JOB ITEM:
Return every line of the entries that includes the word "حديقة".

ENTRIES SHOWN:
►

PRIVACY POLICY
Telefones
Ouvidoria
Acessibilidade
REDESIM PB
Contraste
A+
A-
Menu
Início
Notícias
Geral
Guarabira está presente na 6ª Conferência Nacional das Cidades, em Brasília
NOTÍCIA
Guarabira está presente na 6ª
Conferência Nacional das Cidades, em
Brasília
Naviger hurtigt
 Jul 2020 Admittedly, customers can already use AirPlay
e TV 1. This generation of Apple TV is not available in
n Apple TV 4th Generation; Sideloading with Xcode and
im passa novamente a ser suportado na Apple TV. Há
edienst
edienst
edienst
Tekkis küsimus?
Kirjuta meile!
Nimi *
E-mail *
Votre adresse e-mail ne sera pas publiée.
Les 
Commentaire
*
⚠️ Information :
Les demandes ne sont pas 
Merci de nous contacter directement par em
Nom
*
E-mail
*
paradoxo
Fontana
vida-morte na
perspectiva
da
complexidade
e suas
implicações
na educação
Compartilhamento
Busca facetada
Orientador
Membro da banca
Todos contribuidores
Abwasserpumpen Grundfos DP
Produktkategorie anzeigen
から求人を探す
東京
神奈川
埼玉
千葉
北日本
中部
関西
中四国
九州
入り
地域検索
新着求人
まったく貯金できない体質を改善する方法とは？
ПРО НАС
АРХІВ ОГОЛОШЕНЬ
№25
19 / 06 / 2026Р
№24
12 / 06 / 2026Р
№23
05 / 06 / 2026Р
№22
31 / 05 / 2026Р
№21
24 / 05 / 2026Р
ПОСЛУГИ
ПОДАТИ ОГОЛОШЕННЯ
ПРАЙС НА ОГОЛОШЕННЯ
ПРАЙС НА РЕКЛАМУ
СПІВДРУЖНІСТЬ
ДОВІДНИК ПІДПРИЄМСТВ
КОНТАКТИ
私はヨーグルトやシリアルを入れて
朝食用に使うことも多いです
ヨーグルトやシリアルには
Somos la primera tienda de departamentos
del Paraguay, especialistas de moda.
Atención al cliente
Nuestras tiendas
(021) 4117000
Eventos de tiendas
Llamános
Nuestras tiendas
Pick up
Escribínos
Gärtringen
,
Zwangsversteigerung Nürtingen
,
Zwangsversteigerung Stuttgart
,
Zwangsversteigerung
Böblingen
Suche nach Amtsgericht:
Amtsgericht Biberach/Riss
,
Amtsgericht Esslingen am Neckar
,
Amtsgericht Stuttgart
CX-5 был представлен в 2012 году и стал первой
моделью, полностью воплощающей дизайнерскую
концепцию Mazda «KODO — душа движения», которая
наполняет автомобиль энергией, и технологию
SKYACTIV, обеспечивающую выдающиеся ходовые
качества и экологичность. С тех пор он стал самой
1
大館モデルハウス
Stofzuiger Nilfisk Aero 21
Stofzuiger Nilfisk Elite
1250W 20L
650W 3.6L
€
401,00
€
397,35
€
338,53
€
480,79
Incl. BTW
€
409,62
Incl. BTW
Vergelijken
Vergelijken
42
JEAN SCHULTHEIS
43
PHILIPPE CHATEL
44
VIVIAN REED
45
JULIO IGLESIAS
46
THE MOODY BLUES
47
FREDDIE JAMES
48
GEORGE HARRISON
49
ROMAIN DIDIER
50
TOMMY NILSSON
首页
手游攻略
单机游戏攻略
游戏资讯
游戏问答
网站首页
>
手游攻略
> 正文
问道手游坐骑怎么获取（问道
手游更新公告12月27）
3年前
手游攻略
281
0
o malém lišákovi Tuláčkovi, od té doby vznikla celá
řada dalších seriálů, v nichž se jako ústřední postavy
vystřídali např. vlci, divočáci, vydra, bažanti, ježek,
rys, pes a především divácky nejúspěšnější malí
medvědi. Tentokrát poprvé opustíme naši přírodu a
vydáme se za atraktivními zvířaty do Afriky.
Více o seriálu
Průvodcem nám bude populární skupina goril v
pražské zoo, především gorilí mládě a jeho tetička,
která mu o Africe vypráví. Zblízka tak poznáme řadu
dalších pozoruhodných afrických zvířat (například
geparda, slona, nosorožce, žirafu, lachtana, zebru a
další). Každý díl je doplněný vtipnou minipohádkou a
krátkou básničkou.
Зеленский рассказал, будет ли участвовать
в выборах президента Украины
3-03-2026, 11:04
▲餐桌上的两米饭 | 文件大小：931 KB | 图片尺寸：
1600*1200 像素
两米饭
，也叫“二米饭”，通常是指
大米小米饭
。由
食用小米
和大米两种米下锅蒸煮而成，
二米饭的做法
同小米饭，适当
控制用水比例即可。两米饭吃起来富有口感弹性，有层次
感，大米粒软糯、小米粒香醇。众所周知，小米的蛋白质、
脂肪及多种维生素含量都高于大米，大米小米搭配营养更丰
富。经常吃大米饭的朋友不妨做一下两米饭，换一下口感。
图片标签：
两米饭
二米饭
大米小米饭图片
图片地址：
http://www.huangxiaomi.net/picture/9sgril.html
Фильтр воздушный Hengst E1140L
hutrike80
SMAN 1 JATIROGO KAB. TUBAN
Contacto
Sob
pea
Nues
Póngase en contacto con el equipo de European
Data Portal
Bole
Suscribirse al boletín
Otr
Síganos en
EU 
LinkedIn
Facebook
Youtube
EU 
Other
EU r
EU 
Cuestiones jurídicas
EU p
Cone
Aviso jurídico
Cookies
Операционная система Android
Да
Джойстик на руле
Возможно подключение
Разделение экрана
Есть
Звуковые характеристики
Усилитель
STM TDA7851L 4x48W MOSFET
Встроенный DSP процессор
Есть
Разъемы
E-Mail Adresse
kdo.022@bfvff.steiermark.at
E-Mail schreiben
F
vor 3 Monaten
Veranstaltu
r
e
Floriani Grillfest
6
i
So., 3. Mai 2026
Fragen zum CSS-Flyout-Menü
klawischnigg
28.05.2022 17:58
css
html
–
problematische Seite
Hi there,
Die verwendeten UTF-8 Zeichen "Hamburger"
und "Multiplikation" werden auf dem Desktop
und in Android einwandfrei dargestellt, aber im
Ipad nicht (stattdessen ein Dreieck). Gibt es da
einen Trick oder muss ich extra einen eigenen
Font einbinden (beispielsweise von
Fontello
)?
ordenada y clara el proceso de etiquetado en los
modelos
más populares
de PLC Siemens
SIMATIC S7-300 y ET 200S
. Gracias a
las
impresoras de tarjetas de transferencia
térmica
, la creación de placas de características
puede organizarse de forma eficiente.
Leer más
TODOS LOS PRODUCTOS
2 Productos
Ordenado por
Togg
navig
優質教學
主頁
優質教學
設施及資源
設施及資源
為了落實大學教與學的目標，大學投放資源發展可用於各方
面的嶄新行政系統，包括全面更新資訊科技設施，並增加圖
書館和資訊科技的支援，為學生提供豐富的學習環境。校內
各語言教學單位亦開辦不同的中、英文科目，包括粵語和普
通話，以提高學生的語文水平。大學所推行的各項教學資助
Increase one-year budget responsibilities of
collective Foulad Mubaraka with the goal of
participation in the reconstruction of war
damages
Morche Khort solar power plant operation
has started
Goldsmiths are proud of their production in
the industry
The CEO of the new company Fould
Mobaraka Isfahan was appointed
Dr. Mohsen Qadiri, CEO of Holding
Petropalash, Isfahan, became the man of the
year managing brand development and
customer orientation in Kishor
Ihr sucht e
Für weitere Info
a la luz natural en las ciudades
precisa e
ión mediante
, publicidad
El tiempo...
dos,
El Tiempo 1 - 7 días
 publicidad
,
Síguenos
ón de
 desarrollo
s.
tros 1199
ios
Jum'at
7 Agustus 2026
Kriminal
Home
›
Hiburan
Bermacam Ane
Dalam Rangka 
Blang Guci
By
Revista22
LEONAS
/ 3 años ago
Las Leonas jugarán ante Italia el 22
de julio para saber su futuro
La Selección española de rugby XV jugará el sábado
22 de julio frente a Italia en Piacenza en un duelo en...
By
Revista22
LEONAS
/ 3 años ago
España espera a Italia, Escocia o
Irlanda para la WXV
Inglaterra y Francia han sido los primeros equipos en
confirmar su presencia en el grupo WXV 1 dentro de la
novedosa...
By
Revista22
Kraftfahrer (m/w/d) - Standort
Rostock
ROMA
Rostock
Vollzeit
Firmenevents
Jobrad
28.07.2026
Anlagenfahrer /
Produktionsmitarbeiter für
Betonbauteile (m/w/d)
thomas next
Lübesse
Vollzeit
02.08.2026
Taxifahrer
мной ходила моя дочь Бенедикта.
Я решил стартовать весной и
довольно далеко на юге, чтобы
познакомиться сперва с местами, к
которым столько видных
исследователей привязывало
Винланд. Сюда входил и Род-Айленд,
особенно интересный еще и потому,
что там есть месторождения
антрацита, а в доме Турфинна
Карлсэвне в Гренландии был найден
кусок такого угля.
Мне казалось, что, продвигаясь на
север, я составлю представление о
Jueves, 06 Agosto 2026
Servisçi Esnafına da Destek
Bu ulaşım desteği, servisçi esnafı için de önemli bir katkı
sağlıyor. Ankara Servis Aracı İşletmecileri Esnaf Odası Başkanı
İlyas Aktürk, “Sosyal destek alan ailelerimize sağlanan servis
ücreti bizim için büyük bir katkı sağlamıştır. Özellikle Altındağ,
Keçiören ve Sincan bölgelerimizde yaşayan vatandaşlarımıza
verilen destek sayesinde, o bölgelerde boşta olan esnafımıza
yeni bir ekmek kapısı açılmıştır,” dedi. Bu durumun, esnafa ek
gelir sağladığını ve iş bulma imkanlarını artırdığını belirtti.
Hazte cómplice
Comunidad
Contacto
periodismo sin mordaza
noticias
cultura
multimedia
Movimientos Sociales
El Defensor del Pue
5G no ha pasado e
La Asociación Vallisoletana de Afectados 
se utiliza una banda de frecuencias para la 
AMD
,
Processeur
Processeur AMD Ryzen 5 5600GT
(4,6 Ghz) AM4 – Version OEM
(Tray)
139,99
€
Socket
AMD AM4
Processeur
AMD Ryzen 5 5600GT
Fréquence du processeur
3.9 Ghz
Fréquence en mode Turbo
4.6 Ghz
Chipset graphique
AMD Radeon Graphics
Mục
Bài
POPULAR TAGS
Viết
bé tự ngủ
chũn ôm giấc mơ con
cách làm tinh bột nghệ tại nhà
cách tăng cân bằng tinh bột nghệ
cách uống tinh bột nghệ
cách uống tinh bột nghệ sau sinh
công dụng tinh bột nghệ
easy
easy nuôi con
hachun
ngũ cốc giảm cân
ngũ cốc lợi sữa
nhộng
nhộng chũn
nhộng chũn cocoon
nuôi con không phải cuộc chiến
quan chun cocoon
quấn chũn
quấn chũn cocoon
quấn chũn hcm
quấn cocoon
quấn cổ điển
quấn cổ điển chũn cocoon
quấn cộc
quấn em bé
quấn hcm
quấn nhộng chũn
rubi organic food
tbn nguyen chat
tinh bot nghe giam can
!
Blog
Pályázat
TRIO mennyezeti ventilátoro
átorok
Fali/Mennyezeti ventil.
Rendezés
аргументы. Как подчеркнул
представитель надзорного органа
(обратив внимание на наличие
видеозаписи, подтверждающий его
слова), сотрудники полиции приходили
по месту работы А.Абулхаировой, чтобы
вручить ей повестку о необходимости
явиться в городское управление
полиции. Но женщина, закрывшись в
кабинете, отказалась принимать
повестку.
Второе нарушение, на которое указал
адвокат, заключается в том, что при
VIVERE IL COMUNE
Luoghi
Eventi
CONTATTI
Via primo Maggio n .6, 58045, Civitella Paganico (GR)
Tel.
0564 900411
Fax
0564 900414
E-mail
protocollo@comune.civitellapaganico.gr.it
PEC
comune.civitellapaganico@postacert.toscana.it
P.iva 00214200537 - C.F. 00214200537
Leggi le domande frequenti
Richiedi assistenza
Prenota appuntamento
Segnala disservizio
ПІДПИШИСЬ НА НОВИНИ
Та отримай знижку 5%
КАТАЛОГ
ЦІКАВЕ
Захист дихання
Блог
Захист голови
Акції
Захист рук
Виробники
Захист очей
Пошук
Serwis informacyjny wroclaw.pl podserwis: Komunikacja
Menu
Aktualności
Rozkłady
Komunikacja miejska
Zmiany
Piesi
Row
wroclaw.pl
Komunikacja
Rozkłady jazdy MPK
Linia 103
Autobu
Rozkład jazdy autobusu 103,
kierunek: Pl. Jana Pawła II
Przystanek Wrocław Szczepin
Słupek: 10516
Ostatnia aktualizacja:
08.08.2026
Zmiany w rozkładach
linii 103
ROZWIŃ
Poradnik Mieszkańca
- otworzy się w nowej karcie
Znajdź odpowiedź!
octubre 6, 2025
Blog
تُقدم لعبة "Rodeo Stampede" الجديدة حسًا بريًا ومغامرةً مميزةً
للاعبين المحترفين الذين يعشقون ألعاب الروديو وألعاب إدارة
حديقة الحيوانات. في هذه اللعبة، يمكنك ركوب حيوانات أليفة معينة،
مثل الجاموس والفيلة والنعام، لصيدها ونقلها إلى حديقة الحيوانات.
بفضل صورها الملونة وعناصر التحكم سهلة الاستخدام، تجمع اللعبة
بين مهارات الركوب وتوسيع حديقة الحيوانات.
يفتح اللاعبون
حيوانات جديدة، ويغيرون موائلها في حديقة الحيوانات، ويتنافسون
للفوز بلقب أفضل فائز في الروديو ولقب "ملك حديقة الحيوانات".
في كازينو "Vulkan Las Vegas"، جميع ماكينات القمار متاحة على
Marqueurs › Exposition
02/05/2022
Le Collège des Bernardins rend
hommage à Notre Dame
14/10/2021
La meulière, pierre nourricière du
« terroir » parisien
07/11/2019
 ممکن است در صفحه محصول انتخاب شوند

◄

OUTPUT BELOW:
حديقة الحيوانات. في هذه اللعبة، يمكنك ركوب حيوانات أليفة معينة،
مثل الجاموس والفيلة والنعام، لصيدها ونقلها إلى حديقة الحيوانات.
بين مهارات الركوب وتوسيع حديقة الحيوانات.
حيوانات جديدة، ويغيرون موائلها في حديقة الحيوانات، ويتنافسون
للفوز بلقب أفضل فائز في الروديو ولقب "ملك حديقة الحيوانات".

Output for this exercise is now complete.